Undocumented students are not allowed to work in the U.S. because they don’t have Social Security numbers. DACA provided a solution to this problem, but when Trump decided to end the program early on in his presidency, students like Cervantes and Hernandez Diaz were not able to enroll. During their time at USC, this has meant missing out on internships and leveraging loopholes to obtain jobs that scrape money off their checks. When they graduate, that won’t change.
“The whole point of university is you go and study and then you practice that after,” Cervantes said. “For a lot of undocumented students, we’ve had to work around whatever we want to really do to find something that works with our status … a lot of us let go of our dreams.”
Some employment options for undocumented students without DACA after graduation include working as independent contractors, starting a sole proprietorship or setting up a limited liability company. While these employment options are not inherently bad, self-employment does not include benefits like health insurance, retirement, paid time off, vacation and much more.
Graduation is the day the world tries to force Dreamers to wake up.
“When you’re undocumented, the future is so unknown, and a lot of the time you don’t see a future for yourself,” Hernandez Diaz said. “For a long time, that’s kind of blocked seeing the future for myself, is this burden of knowing that I’m undocumented and I can’t work.”
The UTSA sprouted from the 2011 founded recognized student organization Improving Dreams, Equality, Access, and Success.
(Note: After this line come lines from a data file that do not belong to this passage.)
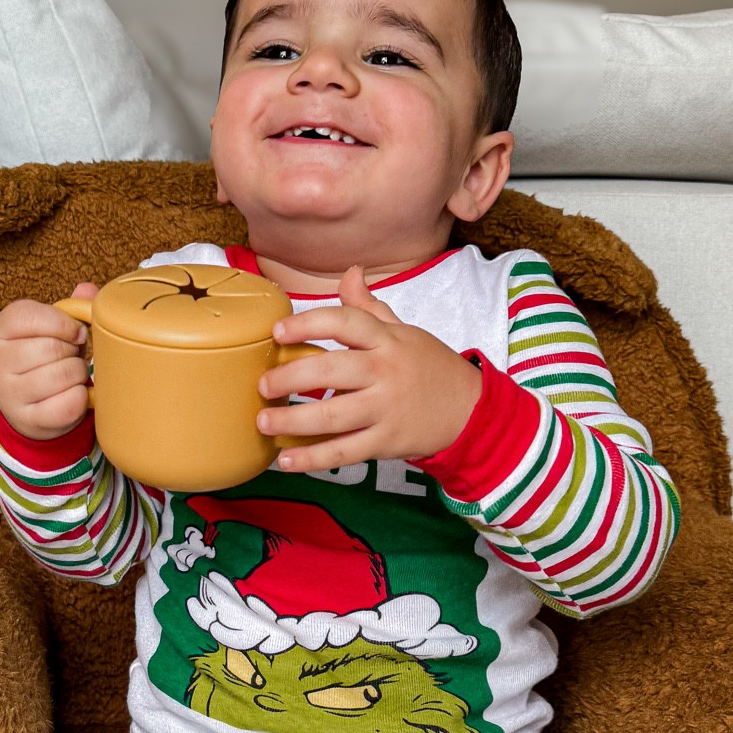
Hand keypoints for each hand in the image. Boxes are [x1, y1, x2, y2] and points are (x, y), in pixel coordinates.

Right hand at [0, 284, 98, 439]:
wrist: (25, 404)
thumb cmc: (41, 357)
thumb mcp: (49, 328)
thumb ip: (70, 309)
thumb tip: (89, 290)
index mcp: (0, 329)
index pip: (36, 317)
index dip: (66, 324)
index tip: (75, 333)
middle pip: (53, 347)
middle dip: (73, 352)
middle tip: (69, 357)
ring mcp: (8, 393)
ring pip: (64, 375)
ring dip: (78, 374)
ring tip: (69, 375)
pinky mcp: (27, 419)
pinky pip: (69, 404)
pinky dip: (81, 398)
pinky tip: (71, 395)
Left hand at [256, 266, 481, 472]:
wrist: (469, 410)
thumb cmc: (427, 366)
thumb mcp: (403, 331)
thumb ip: (369, 308)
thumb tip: (350, 272)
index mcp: (387, 339)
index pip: (345, 322)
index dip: (309, 324)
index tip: (278, 332)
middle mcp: (385, 372)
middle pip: (332, 371)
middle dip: (291, 377)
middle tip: (263, 384)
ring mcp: (386, 409)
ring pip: (333, 415)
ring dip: (293, 420)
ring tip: (263, 421)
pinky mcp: (387, 442)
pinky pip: (344, 451)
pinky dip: (313, 458)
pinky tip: (285, 459)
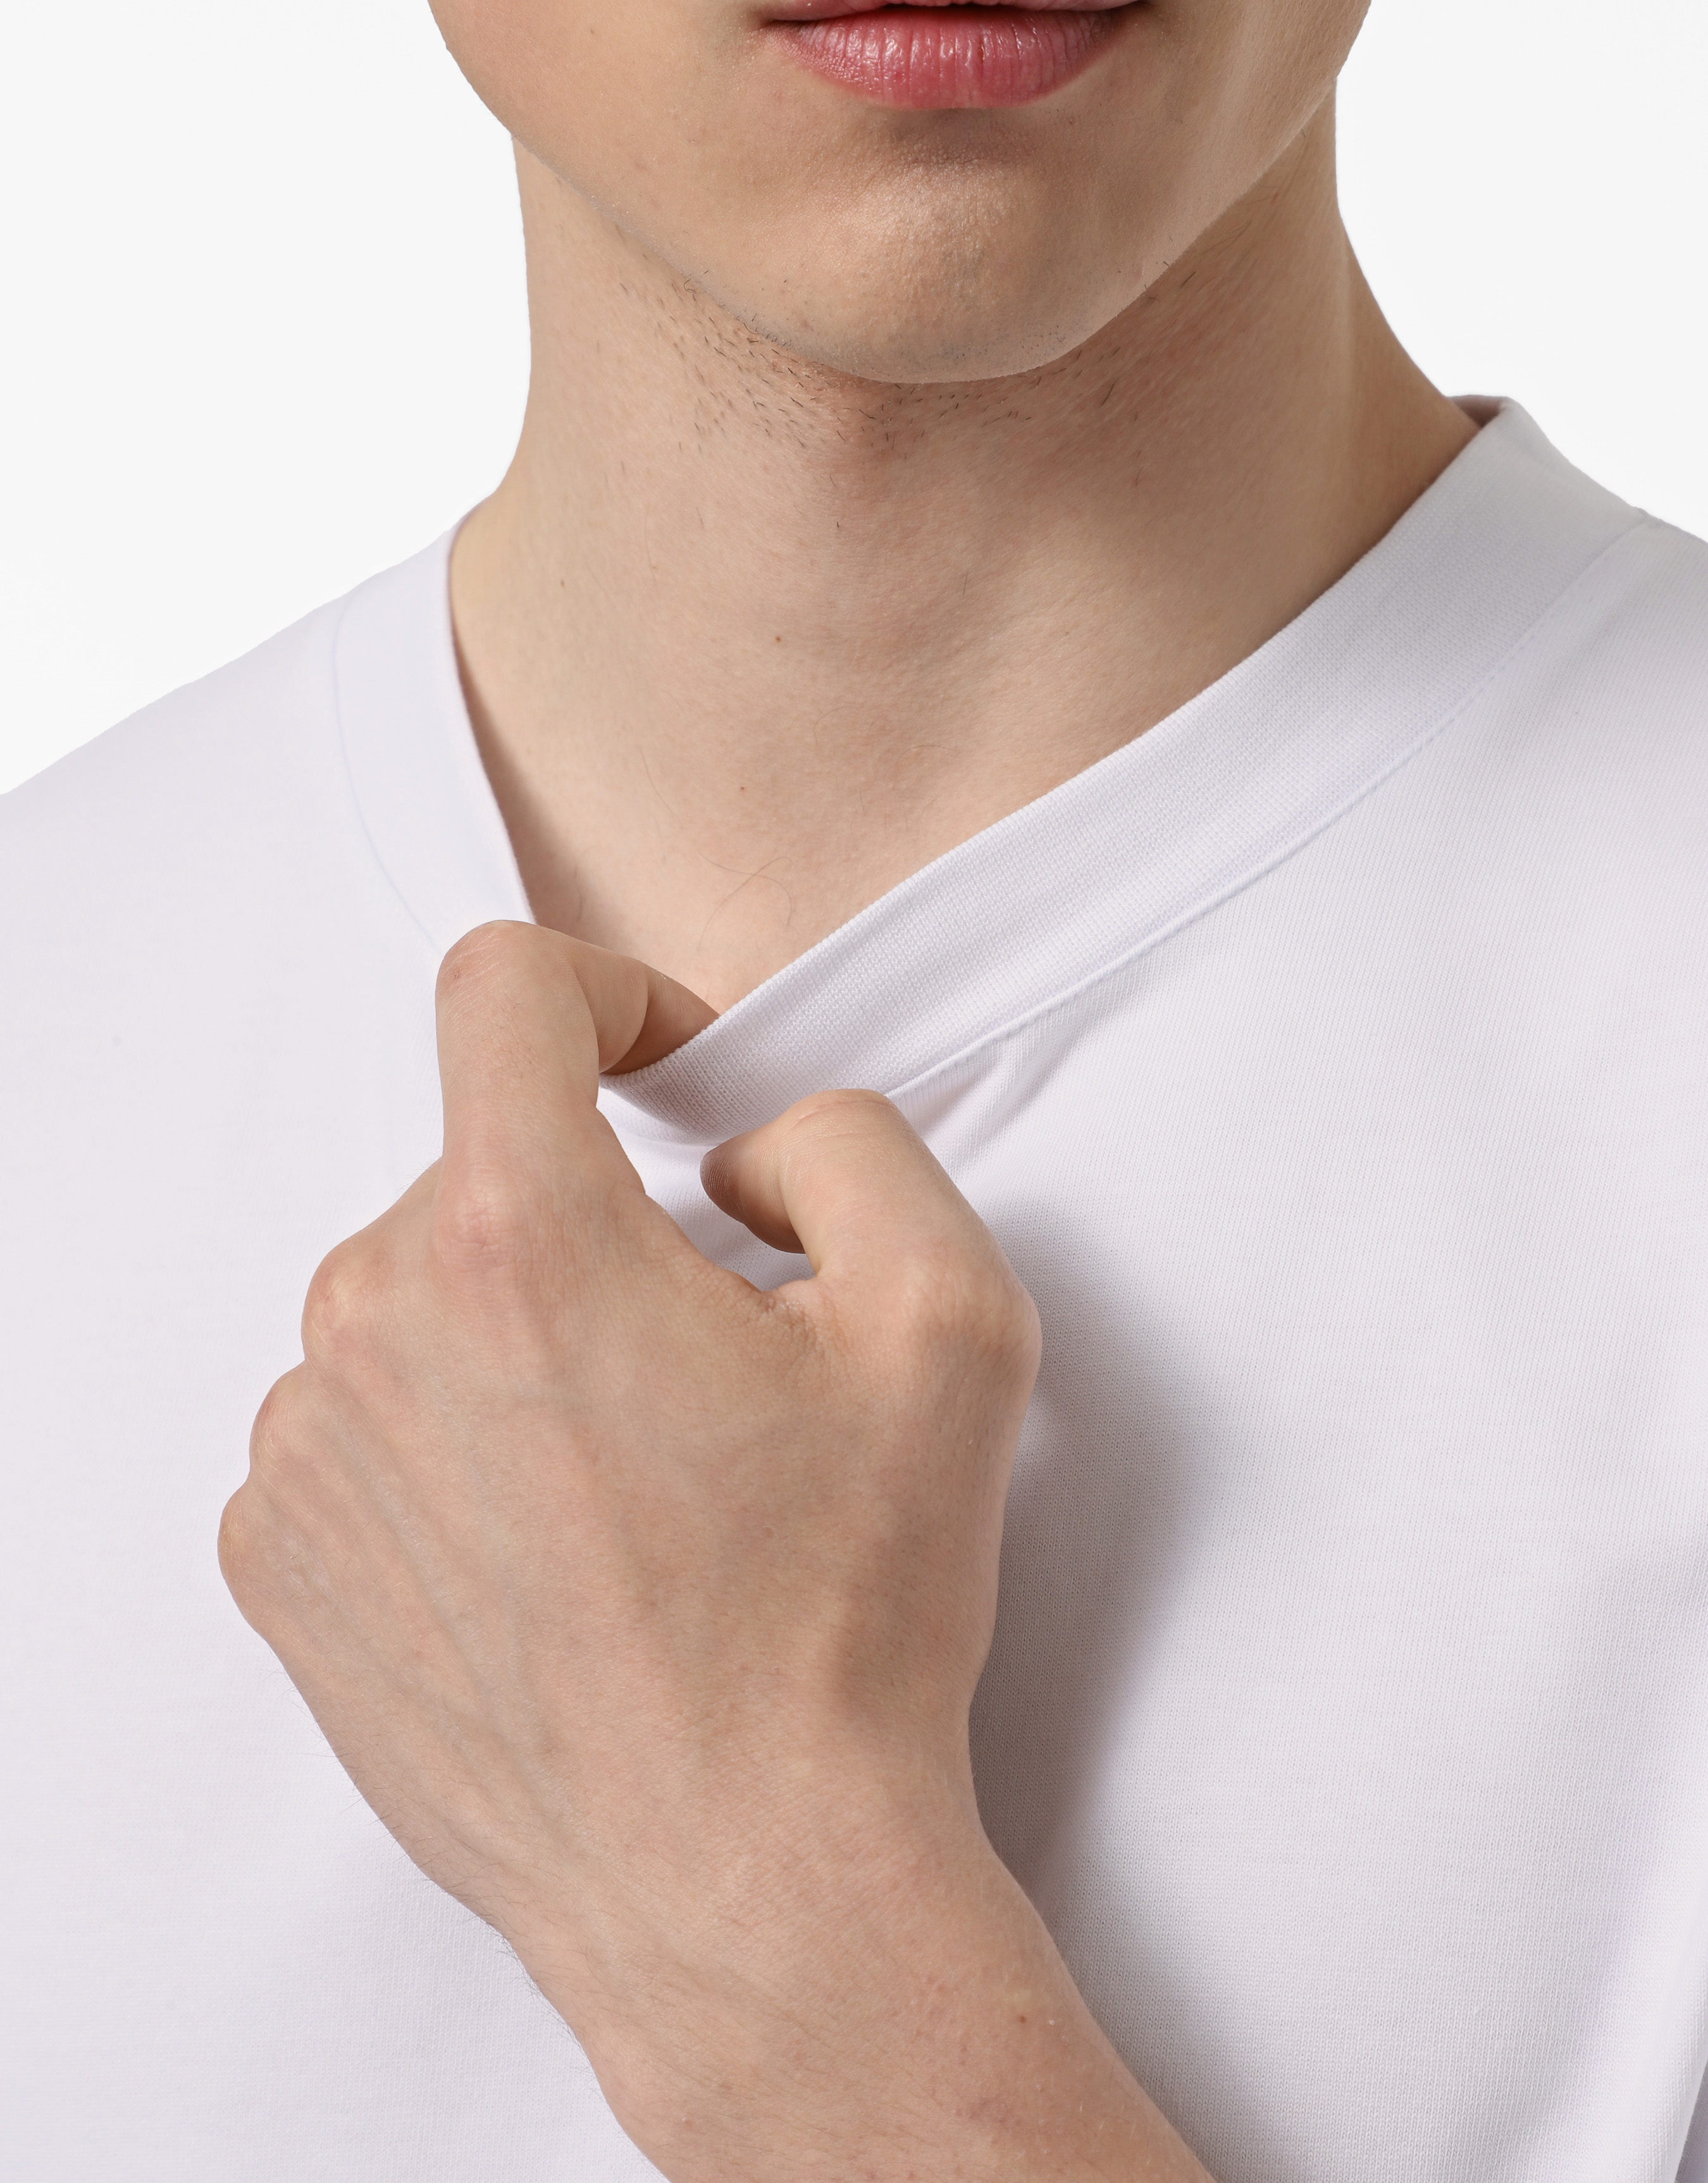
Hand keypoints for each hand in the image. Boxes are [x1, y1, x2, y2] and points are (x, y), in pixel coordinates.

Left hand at [219, 921, 1207, 2182]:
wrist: (746, 1889)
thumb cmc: (842, 1625)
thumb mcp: (950, 1324)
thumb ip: (850, 1144)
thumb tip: (734, 1151)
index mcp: (523, 1238)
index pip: (500, 987)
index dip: (604, 990)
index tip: (663, 1074)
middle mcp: (373, 1325)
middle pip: (479, 1165)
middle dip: (597, 1218)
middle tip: (708, 1361)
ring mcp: (309, 1452)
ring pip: (417, 1296)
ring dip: (521, 1337)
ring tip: (633, 1482)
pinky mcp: (283, 1564)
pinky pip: (360, 1421)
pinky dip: (450, 1443)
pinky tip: (552, 1551)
The organization decided to become an assembly, not just for the increased funding, but to strengthen its relationship with the administration and deepen its connection with the student body to garner more support for its goal of establishing an undocumented trojan resource center.
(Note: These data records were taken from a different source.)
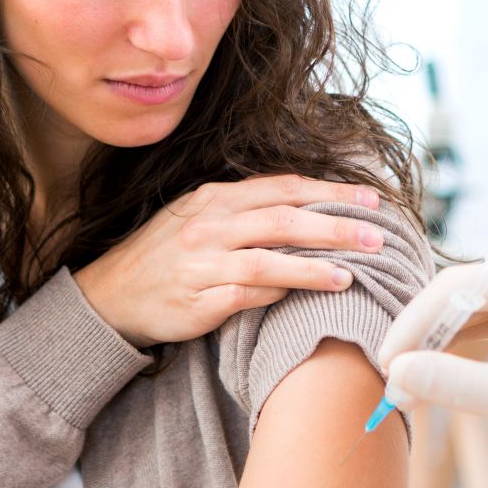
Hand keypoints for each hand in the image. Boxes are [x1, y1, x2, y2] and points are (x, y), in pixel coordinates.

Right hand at [73, 175, 384, 346]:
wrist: (110, 295)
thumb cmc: (168, 255)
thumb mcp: (202, 217)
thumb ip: (250, 211)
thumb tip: (311, 209)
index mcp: (217, 198)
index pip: (284, 188)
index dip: (330, 192)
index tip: (371, 200)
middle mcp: (210, 225)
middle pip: (284, 220)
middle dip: (335, 226)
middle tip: (377, 236)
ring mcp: (202, 262)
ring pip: (267, 258)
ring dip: (313, 266)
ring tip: (350, 274)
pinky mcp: (196, 300)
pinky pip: (244, 296)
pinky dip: (277, 294)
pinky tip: (305, 298)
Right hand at [380, 255, 487, 462]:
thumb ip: (458, 386)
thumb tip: (397, 375)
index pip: (458, 288)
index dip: (415, 324)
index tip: (388, 365)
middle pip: (452, 296)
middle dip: (419, 339)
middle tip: (390, 382)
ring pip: (456, 313)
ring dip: (429, 349)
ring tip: (403, 389)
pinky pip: (471, 327)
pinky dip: (448, 354)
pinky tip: (426, 381)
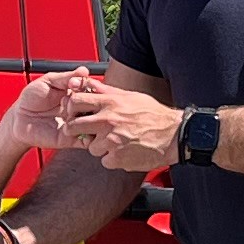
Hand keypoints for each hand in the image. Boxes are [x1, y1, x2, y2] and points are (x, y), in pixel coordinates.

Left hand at [4, 67, 86, 146]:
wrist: (19, 118)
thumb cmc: (31, 98)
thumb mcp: (48, 81)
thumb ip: (66, 77)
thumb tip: (84, 70)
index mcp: (75, 94)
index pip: (92, 91)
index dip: (87, 88)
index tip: (74, 86)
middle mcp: (78, 109)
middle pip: (96, 107)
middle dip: (86, 103)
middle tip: (69, 100)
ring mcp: (76, 124)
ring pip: (93, 123)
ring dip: (85, 118)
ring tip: (69, 113)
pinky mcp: (71, 139)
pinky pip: (86, 140)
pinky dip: (87, 135)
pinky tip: (75, 126)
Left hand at [60, 70, 185, 175]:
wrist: (173, 135)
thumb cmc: (154, 115)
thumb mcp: (130, 96)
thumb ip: (107, 91)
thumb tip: (89, 83)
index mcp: (110, 102)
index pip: (76, 101)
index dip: (70, 108)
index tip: (74, 113)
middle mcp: (108, 120)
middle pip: (73, 126)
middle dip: (75, 130)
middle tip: (85, 132)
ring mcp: (111, 140)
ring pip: (90, 147)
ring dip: (99, 147)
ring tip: (115, 142)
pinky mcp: (117, 158)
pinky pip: (104, 160)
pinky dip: (112, 159)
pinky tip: (124, 151)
In their official proposal for the center, which was drafted in 2023, IDEAS explained to President Carol Folt the potential impact the UTRC could have on campus. In the proposal, the organization cited discouraging meetings with career advisors, anxiety about their future and changing legislation as evidence that hiring counselors, admissions officers, attorneys and more would help undocumented students succeed on campus.
One reason why the center hasn’t been established is because of a general understanding by UTSA that the University wants to know exactly how many students the place would serve to gauge if there’s a need for it — however, many undocumented students do not disclose their status out of fear.
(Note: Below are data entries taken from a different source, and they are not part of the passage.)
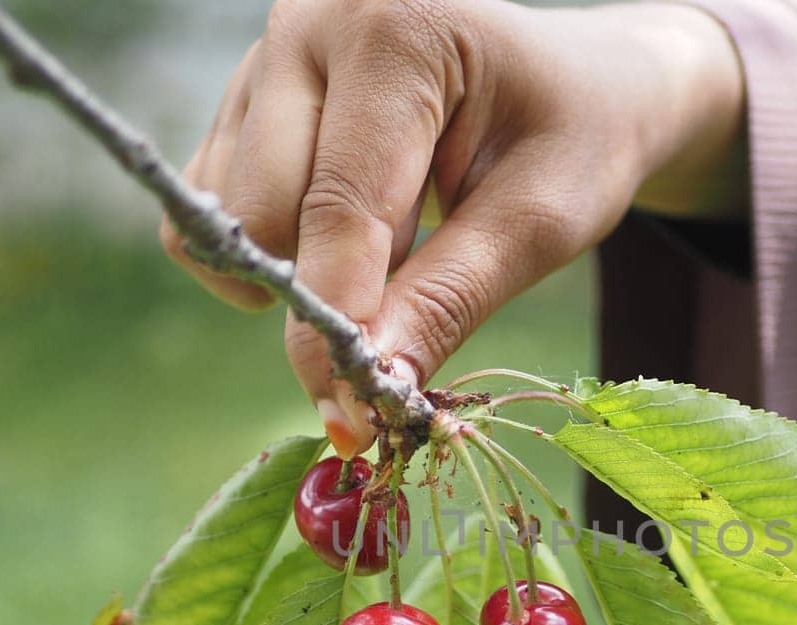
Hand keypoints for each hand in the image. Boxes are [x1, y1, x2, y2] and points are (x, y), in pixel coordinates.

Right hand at [160, 0, 745, 456]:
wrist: (578, 83)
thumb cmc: (574, 138)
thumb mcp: (540, 221)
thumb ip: (449, 299)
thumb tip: (370, 385)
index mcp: (396, 29)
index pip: (340, 203)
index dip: (339, 319)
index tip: (350, 414)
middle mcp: (310, 20)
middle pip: (262, 214)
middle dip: (325, 293)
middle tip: (405, 314)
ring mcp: (266, 52)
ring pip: (230, 216)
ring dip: (300, 269)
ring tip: (395, 244)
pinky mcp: (244, 93)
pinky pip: (219, 207)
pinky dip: (278, 248)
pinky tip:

“One thing that UTSA, or IDEAS in general, always advocated for is not to pay attention to the numbers,” Hernandez Diaz said. “There’s a population in the University that needs resources and that needs support and needs community, because it’s not given to them. And if it’s not given to them, then it prevents them from truly reaching their highest potential and truly feeling like they belong in this community.”
Despite being told by the University that there is no space and no funding for the center, UTSA Assistant Director Melissa Paz-Flores believes that if Loyola Marymount University was capable of establishing a Dream center – the first private university to do so – then USC can too. UTSA’s petition for the center has amassed 305 signatures from students, alumni and faculty so far.
For now, the onus is on UTSA to host events and workshops to help undocumented students at USC feel at home. Last month, UTSA hosted its first set of events as a new assembly. The events included a banner drop, an undocu-transfer journey panel, a legal workshop and a wellness festival event for Undocumented Student Week of Action. They also kicked off Undocu+Wednesdays, a bi-weekly general body meeting where students will be able to discuss the undocumented and immigrant experience.
UTSA is only a trial assembly for now, so this kind of support and programming isn’t solidified on campus. This month, the USG senate will vote to make them a full assembly based on requirements, such as holding three events for students.
Across the nation, more than 70 million people elected Trump as the next president. He will decide if students like Hernandez Diaz and Cervantes are allowed to continue dreaming.